For every epsilon > 0, there exists an N\in N such that, for every j >= N, |f(i,n) - g(n)|<epsilon for every n\in N. In addition, for every fixed j\in N, (f(i,n)) converges. Prove that (g(n)) converges.

Homework Equations

f: N x N --> R, g: N --> R

The Attempt at a Solution

I'm not sure what to do, especially since we're dealing with domains of N and not R...

 

[LCKurtz]

Homework Statement

For every epsilon > 0, there exists an N\in N such that, for every j >= N, |f(i,n) - g(n)|<epsilon for every n\in N. In addition, for every fixed j\in N, (f(i,n)) converges. Prove that (g(n)) converges.

Homework Equations

f: N x N --> R, g: N --> R

The Attempt at a Solution

I'm not sure what to do, especially since we're dealing with domains of N and not R...
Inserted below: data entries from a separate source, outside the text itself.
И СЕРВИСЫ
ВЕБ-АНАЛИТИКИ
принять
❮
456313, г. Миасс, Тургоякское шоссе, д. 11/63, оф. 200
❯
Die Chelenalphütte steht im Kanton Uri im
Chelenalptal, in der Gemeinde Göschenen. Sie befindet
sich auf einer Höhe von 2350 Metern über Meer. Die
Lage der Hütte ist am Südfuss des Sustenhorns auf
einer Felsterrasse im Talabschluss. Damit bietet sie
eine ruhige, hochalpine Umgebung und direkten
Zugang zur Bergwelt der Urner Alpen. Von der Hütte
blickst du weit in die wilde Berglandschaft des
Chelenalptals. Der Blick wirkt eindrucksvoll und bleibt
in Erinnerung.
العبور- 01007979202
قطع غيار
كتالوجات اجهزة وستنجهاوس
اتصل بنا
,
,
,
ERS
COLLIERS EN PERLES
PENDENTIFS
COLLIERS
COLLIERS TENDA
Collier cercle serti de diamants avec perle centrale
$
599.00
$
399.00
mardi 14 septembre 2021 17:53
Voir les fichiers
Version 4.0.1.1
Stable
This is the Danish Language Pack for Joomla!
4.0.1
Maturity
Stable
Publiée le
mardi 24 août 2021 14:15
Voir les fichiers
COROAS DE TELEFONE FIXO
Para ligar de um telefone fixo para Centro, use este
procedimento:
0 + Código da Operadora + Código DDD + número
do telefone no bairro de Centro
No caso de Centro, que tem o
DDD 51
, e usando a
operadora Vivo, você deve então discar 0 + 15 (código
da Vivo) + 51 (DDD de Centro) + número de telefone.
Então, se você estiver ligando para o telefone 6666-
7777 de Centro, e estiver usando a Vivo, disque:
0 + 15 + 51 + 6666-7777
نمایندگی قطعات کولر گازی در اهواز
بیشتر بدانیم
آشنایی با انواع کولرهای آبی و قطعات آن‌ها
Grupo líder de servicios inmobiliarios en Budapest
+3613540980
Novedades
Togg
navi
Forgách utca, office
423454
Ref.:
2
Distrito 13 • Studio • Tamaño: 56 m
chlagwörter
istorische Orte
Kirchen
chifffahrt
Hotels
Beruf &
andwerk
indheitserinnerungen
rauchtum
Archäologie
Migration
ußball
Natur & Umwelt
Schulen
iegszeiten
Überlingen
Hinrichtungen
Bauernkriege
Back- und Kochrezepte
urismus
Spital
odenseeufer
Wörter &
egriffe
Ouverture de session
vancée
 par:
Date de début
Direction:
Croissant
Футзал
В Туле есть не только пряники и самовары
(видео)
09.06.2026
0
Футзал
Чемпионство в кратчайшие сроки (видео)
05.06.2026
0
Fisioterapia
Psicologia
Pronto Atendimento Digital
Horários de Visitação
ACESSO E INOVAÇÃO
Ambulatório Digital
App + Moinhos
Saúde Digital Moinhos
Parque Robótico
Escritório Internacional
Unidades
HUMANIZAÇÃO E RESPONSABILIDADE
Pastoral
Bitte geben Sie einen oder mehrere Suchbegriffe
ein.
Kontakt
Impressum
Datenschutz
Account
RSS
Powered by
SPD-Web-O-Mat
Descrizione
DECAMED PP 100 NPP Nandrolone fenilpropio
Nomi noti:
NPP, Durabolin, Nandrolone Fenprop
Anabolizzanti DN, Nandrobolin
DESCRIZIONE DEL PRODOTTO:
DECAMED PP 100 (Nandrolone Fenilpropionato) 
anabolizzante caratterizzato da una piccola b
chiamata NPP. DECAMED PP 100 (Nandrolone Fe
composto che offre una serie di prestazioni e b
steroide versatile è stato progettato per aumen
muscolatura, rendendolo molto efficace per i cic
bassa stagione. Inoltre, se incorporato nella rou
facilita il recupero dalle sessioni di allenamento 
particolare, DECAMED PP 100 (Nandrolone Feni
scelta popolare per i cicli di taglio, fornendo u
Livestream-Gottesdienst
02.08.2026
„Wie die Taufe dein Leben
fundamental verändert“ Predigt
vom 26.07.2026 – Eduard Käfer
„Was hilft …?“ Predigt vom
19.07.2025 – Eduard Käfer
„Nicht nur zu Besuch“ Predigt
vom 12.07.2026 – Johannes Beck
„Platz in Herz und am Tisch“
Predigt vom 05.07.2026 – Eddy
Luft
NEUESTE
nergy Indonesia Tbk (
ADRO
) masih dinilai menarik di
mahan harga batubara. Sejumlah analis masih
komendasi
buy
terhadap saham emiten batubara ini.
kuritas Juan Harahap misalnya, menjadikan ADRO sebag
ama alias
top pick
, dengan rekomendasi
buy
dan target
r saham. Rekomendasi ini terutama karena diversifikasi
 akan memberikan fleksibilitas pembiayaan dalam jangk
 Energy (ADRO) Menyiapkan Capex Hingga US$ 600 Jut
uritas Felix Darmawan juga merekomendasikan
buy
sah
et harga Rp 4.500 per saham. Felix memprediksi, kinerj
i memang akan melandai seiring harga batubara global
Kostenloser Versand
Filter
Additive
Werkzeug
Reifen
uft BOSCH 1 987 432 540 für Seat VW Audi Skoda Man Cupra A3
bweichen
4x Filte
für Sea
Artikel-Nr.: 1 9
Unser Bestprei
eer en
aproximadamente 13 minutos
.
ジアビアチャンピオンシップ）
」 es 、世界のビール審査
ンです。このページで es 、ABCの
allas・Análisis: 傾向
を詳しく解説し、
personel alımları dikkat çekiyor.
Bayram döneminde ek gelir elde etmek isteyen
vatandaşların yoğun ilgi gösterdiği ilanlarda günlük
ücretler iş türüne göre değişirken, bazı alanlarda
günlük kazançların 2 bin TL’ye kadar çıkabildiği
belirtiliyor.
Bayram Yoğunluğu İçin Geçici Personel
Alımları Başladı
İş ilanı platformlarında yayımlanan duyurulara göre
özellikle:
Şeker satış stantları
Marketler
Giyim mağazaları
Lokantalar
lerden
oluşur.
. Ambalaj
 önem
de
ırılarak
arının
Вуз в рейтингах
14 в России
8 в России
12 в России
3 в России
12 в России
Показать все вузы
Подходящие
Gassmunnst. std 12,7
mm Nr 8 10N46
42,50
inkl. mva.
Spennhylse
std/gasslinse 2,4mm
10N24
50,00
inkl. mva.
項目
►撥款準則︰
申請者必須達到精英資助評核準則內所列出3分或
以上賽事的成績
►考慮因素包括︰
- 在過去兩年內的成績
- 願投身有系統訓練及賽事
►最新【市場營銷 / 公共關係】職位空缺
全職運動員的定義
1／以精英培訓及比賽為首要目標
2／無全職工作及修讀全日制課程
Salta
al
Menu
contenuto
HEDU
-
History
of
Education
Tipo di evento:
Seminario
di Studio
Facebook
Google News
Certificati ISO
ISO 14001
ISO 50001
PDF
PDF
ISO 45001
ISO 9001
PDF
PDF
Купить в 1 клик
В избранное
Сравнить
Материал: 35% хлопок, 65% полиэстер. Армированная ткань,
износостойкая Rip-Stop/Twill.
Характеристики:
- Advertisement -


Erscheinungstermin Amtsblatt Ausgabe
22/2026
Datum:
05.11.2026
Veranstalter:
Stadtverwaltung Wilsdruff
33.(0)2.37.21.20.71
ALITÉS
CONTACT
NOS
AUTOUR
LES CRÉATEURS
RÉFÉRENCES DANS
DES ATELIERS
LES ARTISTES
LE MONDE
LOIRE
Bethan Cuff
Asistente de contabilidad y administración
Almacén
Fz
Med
Do you know about the Cauchy criteria for a sequence to be convergent? Prove g is a cauchy sequence by getting the f_i near it and using the fact that they are Cauchy.

 

[davitykale]

Does the "fixed i\in N" imply that f(i,n) converges pointwise? I only know the cauchy criterion for uniform convergence

 

[LCKurtz]

Does the "fixed i\in N" imply that f(i,n) converges pointwise? I only know the cauchy criterion for uniform convergence

I prefer the notation f_i(n). For each i, f_i is a function on the integers, that is, a sequence. It doesn't make sense to talk about f_i converging pointwise for a given i. For each i, {f_i(n)} is a convergent sequence. For example, f₁ might be the sequence:


f₁(1) = 1
f₁(2) = 1/2
f₁(3) = 1/4
f₁(4) = 1/8
...
f₁(2) = 1/2ⁿ

which is a convergent sequence.

What does make sense is to say f_i → g pointwise and you might ask yourself whether f_i → g uniformly on N, given the statement of the problem.

 

[davitykale]

Is this something like what you meant:

|f(i,n)−f(i,m)| = |f (i, n) − g(n) + g(n) − g(m) + g(m) − f (i, m)|
≤ |f (i, n) − g(n)| + |g(n) − g(m)| + |g(m) − f (i, m)|

Or does what I'm doing make any sense at all in terms of solving the problem?